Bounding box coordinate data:
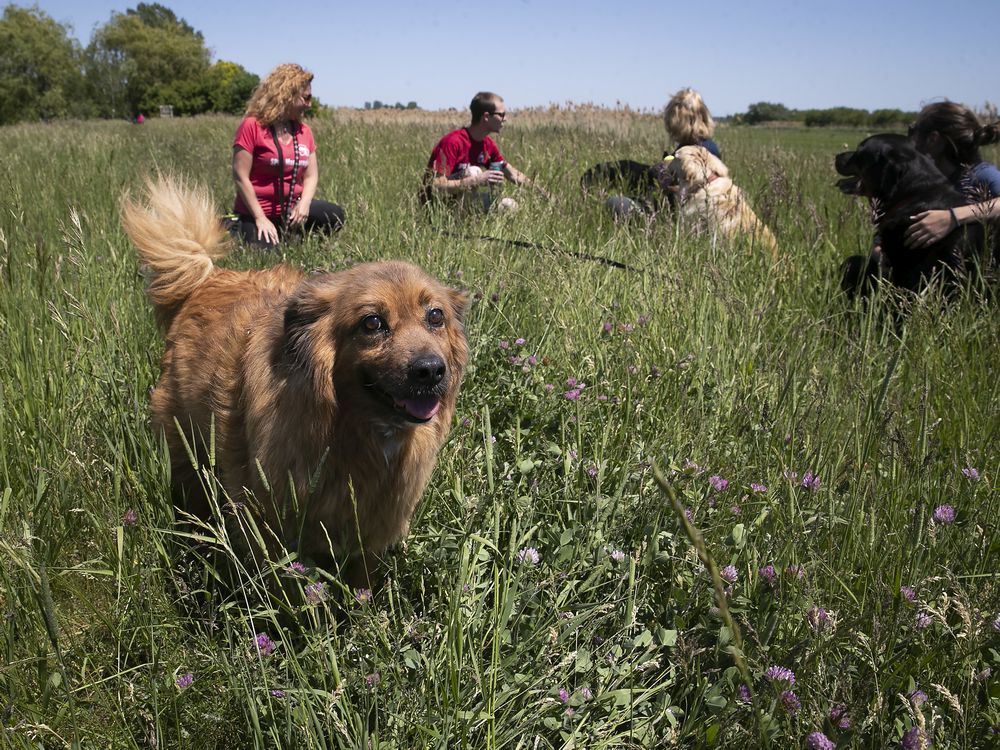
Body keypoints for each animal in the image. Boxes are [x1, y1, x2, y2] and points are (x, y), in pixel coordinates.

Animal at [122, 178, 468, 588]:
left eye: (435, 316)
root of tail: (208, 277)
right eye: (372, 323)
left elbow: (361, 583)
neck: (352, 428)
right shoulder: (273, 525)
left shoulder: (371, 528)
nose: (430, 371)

---

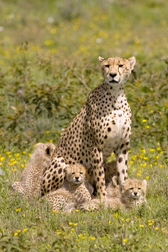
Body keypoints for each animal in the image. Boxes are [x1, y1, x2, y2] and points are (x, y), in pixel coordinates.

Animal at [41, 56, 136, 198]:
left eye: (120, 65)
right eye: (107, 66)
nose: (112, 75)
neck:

Exercise aim: The lines above from the one with "root of tail: (208, 277)" through the one with "nose: (430, 371)" are to be duplicated exactly, ends included, with nothing added.

Answer section:
root of tail: (208, 277)
right eye: (372, 323)
left elbow: (361, 583)
neck: (352, 428)
right shoulder: (273, 525)
left shoulder: (371, 528)
nose: (430, 371)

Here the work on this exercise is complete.